-- begin DATA EXCERPTS --

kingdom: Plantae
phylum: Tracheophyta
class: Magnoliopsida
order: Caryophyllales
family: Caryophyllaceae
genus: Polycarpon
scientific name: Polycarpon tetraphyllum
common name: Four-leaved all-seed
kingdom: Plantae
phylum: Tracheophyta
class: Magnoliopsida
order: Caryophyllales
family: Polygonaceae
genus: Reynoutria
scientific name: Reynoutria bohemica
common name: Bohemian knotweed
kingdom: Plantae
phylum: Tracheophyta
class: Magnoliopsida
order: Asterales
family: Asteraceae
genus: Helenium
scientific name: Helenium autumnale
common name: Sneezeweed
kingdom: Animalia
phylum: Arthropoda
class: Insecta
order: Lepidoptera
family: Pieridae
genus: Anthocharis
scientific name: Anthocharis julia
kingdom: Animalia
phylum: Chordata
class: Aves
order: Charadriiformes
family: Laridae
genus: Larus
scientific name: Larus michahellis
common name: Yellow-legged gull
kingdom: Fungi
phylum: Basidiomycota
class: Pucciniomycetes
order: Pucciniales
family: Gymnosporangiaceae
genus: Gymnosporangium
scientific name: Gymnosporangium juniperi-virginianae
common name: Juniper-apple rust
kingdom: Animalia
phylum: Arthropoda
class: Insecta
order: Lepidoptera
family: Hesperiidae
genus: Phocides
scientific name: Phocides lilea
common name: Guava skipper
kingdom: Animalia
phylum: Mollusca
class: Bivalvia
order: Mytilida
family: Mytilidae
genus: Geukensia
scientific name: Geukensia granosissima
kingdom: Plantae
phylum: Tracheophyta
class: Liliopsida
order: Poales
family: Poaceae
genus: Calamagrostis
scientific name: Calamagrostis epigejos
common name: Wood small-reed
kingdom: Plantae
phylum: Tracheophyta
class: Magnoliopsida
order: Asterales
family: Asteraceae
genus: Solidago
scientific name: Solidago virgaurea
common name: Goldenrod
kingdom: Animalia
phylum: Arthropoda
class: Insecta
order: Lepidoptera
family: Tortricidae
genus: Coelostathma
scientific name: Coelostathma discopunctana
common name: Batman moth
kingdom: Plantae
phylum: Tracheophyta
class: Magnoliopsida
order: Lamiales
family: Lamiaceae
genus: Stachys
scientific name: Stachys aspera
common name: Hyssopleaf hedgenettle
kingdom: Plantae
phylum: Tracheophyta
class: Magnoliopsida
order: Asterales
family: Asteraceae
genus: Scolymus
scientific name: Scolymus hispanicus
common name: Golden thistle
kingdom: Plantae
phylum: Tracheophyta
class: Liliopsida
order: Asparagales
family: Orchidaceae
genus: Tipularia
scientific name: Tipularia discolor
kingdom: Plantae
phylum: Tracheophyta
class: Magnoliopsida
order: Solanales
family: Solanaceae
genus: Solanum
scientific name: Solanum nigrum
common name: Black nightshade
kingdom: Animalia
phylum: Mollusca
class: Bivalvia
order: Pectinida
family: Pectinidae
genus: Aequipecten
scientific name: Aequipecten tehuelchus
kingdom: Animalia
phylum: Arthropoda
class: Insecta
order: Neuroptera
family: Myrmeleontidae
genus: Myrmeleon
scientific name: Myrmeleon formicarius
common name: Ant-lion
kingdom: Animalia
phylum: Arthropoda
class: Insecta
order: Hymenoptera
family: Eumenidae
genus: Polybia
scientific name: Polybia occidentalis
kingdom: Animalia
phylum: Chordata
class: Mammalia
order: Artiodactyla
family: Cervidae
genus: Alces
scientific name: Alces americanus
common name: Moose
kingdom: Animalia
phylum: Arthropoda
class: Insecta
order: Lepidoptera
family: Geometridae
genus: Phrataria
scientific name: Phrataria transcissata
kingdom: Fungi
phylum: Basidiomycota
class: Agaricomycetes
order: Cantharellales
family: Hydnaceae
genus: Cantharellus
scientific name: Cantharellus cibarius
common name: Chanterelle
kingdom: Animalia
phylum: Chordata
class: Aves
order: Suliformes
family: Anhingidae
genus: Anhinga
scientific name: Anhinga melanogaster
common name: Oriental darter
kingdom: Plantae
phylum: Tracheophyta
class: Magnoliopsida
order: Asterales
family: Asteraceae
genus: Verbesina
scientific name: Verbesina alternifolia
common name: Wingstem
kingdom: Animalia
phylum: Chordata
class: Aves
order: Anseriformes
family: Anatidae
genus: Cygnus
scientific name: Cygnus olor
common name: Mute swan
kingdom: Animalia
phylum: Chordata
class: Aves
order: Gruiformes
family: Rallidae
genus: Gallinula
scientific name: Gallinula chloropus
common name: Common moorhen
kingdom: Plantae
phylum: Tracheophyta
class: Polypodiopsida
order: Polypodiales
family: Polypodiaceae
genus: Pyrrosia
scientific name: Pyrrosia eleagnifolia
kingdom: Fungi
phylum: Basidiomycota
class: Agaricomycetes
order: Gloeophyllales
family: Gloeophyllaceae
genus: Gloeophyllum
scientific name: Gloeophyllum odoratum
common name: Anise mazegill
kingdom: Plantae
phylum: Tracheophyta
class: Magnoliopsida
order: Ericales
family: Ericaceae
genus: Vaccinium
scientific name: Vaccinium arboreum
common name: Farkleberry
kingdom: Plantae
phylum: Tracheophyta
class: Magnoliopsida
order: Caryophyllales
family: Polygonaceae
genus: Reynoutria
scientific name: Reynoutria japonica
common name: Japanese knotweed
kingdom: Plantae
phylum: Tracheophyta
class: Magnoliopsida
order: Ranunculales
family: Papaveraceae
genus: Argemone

-- end DATA EXCERPTS --

» **YOUR OBJECTIVE**
Copy every line of the listing above, character for character.

» **RESULT OF THIS EXERCISE**
kingdom: Plantae
phylum: Tracheophyta
class: Magnoliopsida
order: Caryophyllales
family: Caryophyllaceae
genus: Polycarpon
scientific name: Polycarpon tetraphyllum
common name: Four-leaved all-seed
kingdom: Plantae
phylum: Tracheophyta
class: Magnoliopsida
order: Caryophyllales
family: Polygonaceae
genus: Reynoutria
scientific name: Reynoutria bohemica
common name: Bohemian knotweed
kingdom: Plantae
phylum: Tracheophyta
class: Magnoliopsida
order: Asterales
family: Asteraceae
genus: Helenium
scientific name: Helenium autumnale
common name: Sneezeweed
kingdom: Animalia
phylum: Arthropoda
class: Insecta
order: Lepidoptera
family: Pieridae
genus: Anthocharis
scientific name: Anthocharis julia
kingdom: Animalia
phylum: Chordata
class: Aves
order: Charadriiformes
family: Laridae
genus: Larus
scientific name: Larus michahellis
common name: Yellow-legged gull
kingdom: Fungi
phylum: Basidiomycota
class: Pucciniomycetes
order: Pucciniales
family: Gymnosporangiaceae
genus: Gymnosporangium
scientific name: Gymnosporangium juniperi-virginianae
common name: Juniper-apple rust
kingdom: Animalia
phylum: Arthropoda
class: Insecta
order: Lepidoptera
family: Hesperiidae
genus: Phocides
scientific name: Phocides lilea
common name: Guava skipper
kingdom: Animalia
phylum: Mollusca
class: Bivalvia
order: Mytilida
family: Mytilidae
genus: Geukensia
scientific name: Geukensia granosissima
kingdom: Plantae
phylum: Tracheophyta
class: Liliopsida
order: Poales
family: Poaceae
genus: Calamagrostis
scientific name: Calamagrostis epigejos
common name: Wood small-reed
kingdom: Plantae
phylum: Tracheophyta
class: Magnoliopsida
order: Asterales
family: Asteraceae
genus: Solidago
scientific name: Solidago virgaurea
common name: Goldenrod
kingdom: Animalia
phylum: Arthropoda
class: Insecta
order: Lepidoptera
family: Tortricidae
genus: Coelostathma
scientific name: Coelostathma discopunctana
common name: Batman moth
kingdom: Plantae
phylum: Tracheophyta
class: Magnoliopsida
order: Lamiales
family: Lamiaceae
genus: Stachys
scientific name: Stachys aspera
common name: Hyssopleaf hedgenettle
kingdom: Plantae
phylum: Tracheophyta
class: Magnoliopsida
order: Asterales
family: Asteraceae
genus: Scolymus
scientific name: Scolymus hispanicus
common name: Golden thistle
kingdom: Plantae
phylum: Tracheophyta
class: Liliopsida
order: Asparagales
family: Orchidaceae
genus: Tipularia
scientific name: Tipularia discolor
kingdom: Plantae
phylum: Tracheophyta
class: Magnoliopsida
order: Solanales
family: Solanaceae
genus: Solanum
scientific name: Solanum nigrum
common name: Black nightshade
kingdom: Animalia
phylum: Mollusca
class: Bivalvia
order: Pectinida
family: Pectinidae
genus: Aequipecten
scientific name: Aequipecten tehuelchus
kingdom: Animalia
phylum: Arthropoda
class: Insecta
order: Neuroptera
family: Myrmeleontidae
genus: Myrmeleon
scientific name: Myrmeleon formicarius
common name: Ant-lion
kingdom: Animalia
phylum: Arthropoda
class: Insecta
order: Hymenoptera
family: Eumenidae
genus: Polybia
scientific name: Polybia occidentalis
kingdom: Animalia
phylum: Chordata
class: Mammalia
order: Artiodactyla
family: Cervidae
genus: Alces
scientific name: Alces americanus
common name: Moose
kingdom: Animalia
phylum: Arthropoda
class: Insecta
order: Lepidoptera
family: Geometridae
genus: Phrataria
scientific name: Phrataria transcissata
kingdom: Fungi
phylum: Basidiomycota
class: Agaricomycetes
order: Cantharellales
family: Hydnaceae
genus: Cantharellus
scientific name: Cantharellus cibarius
common name: Chanterelle
kingdom: Animalia
phylum: Chordata
class: Aves
order: Suliformes
family: Anhingidae
genus: Anhinga
scientific name: Anhinga melanogaster
common name: Oriental darter
kingdom: Plantae
phylum: Tracheophyta
class: Magnoliopsida
order: Asterales
family: Asteraceae
genus: Verbesina
scientific name: Verbesina alternifolia
common name: Wingstem
kingdom: Animalia
phylum: Chordata
class: Aves
order: Anseriformes
family: Anatidae
genus: Cygnus
scientific name: Cygnus olor
common name: Mute swan
kingdom: Animalia
phylum: Chordata
class: Aves
order: Gruiformes
family: Rallidae
genus: Gallinula
scientific name: Gallinula chloropus
common name: Common moorhen
kingdom: Plantae
phylum: Tracheophyta
class: Polypodiopsida
order: Polypodiales
family: Polypodiaceae
genus: Pyrrosia
scientific name: Pyrrosia eleagnifolia
kingdom: Fungi
phylum: Basidiomycota
class: Agaricomycetes
order: Gloeophyllales
family: Gloeophyllaceae
genus: Gloeophyllum
scientific name: Gloeophyllum odoratum
common name: Anise mazegill
kingdom: Plantae
phylum: Tracheophyta
class: Magnoliopsida
order: Ericales
family: Ericaceae
genus: Vaccinium
scientific name: Vaccinium arboreum
common name: Farkleberry
kingdom: Plantae
phylum: Tracheophyta
class: Magnoliopsida
order: Caryophyllales
family: Polygonaceae
genus: Reynoutria
scientific name: Reynoutria japonica
common name: Japanese knotweed
kingdom: Plantae
phylum: Tracheophyta
class: Magnoliopsida
order: Ranunculales
family: Papaveraceae
genus: Argemone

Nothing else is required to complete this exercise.